1.4.1. Türkiye-İran İlişkilerinde ABD’nin Etkisi:

Türkiye ve İran’ın ABD ile olan ilişkileri, iki ülkenin ilişkilerine etki eden önemli bir faktörü oluşturmaktadır. Türkiye’nin İran’a yönelik siyasi bakışında, İran’ın küresel sistemdeki konumu önemli yer tutmaktadır. Bu sistem içerisinde İran, ABD ile ciddi sorunlar yaşamaktadır. ABD’nin İran’a yönelik politikası, İran’ı bölgesel ve uluslararası sistemde zayıflatmak, onun siyasal davranışlarını değiştirmek ve İslami rejimin yıkılması çerçevesinde şekillenmektedir (Keskin, 2004a:24). Ayrıca ABD, ekonomiden doğalgaza, petrolden su alanındaki projelere kadar bir çok konuda İran’ın konumunu zayıflatmak için Türkiye’nin İran’ın bölgedeki rolüne karşı denge unsuru olmasını sağlamaya çalışmakta, bu durum da zaman zaman Türkiye ve İran’ın karşı karşıya gelmesine neden olmaktadır.
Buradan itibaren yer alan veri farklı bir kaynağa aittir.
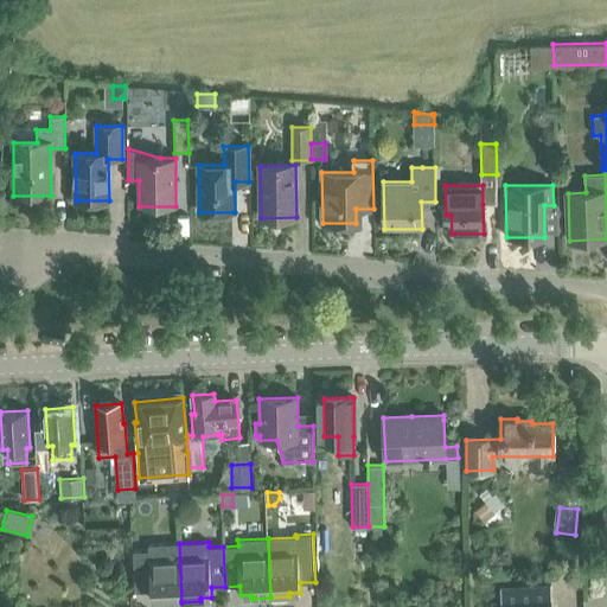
[(163,604),(181,602),(179,543),(133,545),(135,592),(151,590),(152,600),(163,600),(163,604)]
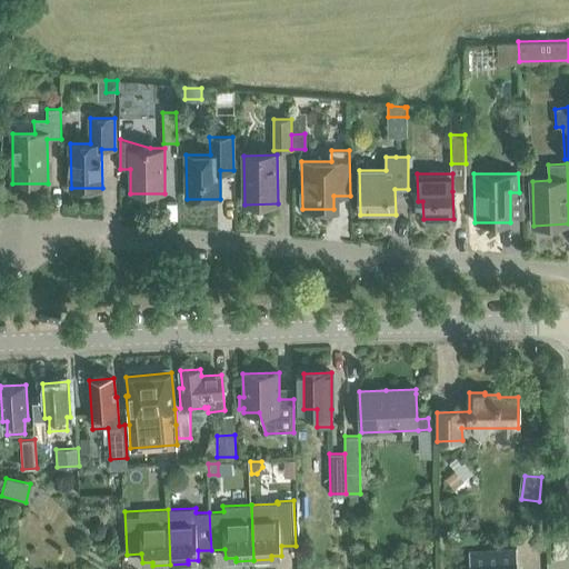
[(508,568),(507,548),(463,550),(463,568),(508,568)]
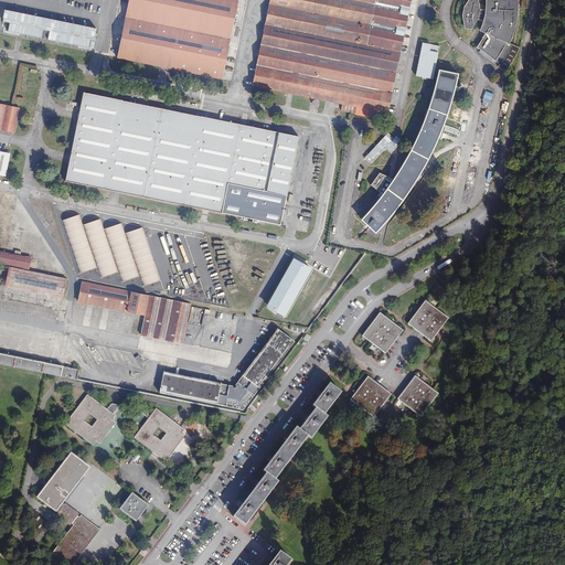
[(237,0),(129,0),(117,57),(222,80),(237,0)]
Türkiye ve ABD’nin İran politikalarının bazı örtüşen alanları olsa da, mahiyet itibariyle birbirinden farklılık arz etmektedir. Bu farklılığın temel nedeni ise, iki ülkenin de bazı bölgesel konularda fikir birliği içinde olmamalarıdır. ABD’nin ve Türkiye’nin siyasi amaçlarının bazı alanlarda farklı olduğunun en somut örneği Kuzey Irak’taki Kürtler konusunda takınılan tavırdır. ABD, bölgede etnik temelli jeopolitik

bir değişime olumlu bakarken, Türkiye böyle bir oluşuma ciddi şekilde karşı çıkmaktadır (Keskin, 2004a:24).
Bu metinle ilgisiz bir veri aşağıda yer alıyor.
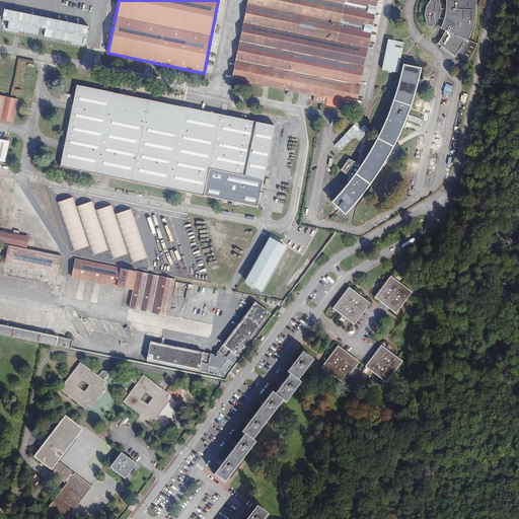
[(357,103),(377,0),(247,0),(232,78),(314,95),(313,101),(346,108),(347,102),(357,103)]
Şu an işgal altında olan Irak’a ve bütün Ortadoğu'ya ABD ve müttefikleri yerleşmiş durumdadır. Türk-İsrail ekseni ile İran ve Suriye'yi hedef alan Türkiye, Irak işgalinden sonra İran ve Suriye ile ciddi bir yakınlaşmaya girmek durumunda kalmıştır. ABD, İngiltere ve İsrail'in, Irak ve bütün Ortadoğu'ya yönelik projeleri üç ülkeyi de tehdit etmektedir. Tehlikenin bu denli büyümesinde Türk-İsrail ekseninin oluşturulmasının büyük etkisi olduğunu ileri süren görüşler bulunmaktadır (Yenişafak, 27 Mayıs 2004:18). Türkiye’nin böyle bir eksenin içinde yer almasının sebepleri arasında, İsrail’in ekonomik bağlantılarından yararlanma ve İsrail bağlantısı ile ABD'deki ve Avrupa'daki imajını daha olumlu hale getirme düşüncesi sayılabilir. Ancak bu eksenin özellikle son dönemde Ortadoğu’da yaşanan gelişmelerin de etkisiyle Özellikle Kuzey Irak konusunda Türkiye’yi sıkıntıya soktuğu bilinmektedir.
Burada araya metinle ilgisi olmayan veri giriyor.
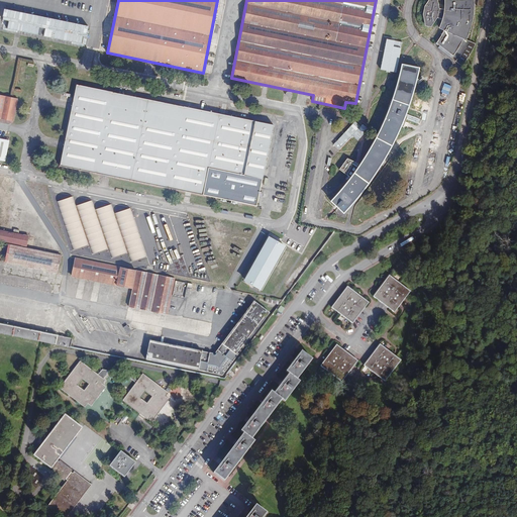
[(448,0),(445,0),(445,6),(444,10),(438,9),(436,0),(429,0),(425,6),(423,14),(425,25),(430,26),(437,17),(442,18),(441,24),(439,27),(444,29),(442,33),(440,37),(436,42),(439,45),(438,47),(461,66),(469,57),(472,53),(474,48),(476,43),(466,39),(467,36),(469,29),(471,24),(472,18),(473,10),(474,4),(473,0),(448,0)]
Tabi bunun yanı sıra ABD ve Türkiye’nin İran bağlamında ortak rahatsızlıkları da bulunmaktadır. Özellikle son dönemde her iki ülke de, İran’ın kitle imha silahı geliştirmek istediğine yönelik ortak endişeler taşımaktadırlar (Keskin, 2004a:25).

Cenevre Üniversitesi Yüksek Uluslararası Etüdler Merkezi Profesörlerinden Mohammed-Reza Djalili, Türkiye-İran ilişkilerinin üzerinde sürekli ABD'nin gölgesi bulunmakla birlikte, iki ülkeyi ayıran ana sebeplerin ideolojik olduğunu belirtmektedir.

Djalili’nin Türkiye’nin laik, AB üyeliğine aday, ABD'ye yakın iken, İran’ın İslami, ABD ve İsrail karşıtı olduğunu söylemesine rağmen (TESEV, 2001) aslında ideolojinin iki ülke arasında sorun haline gelmesinin ana sebebinin iki ülke içindeki dönemsel değişimlerin ve dış etkilerin yansıması olduğunu söyleyebiliriz. İslami İdeolojinin Türkiye ve İran arasında sürekli bir sorun olarak gösterilmek istenmesine rağmen ileride de değinileceği üzere, bu durum sadece belli dönemlerde sorun olarak ortaya çıkmış, iki ülke ilişkilerini genellikle güvenlik ve ekonomik ilişkiler belirlemiştir.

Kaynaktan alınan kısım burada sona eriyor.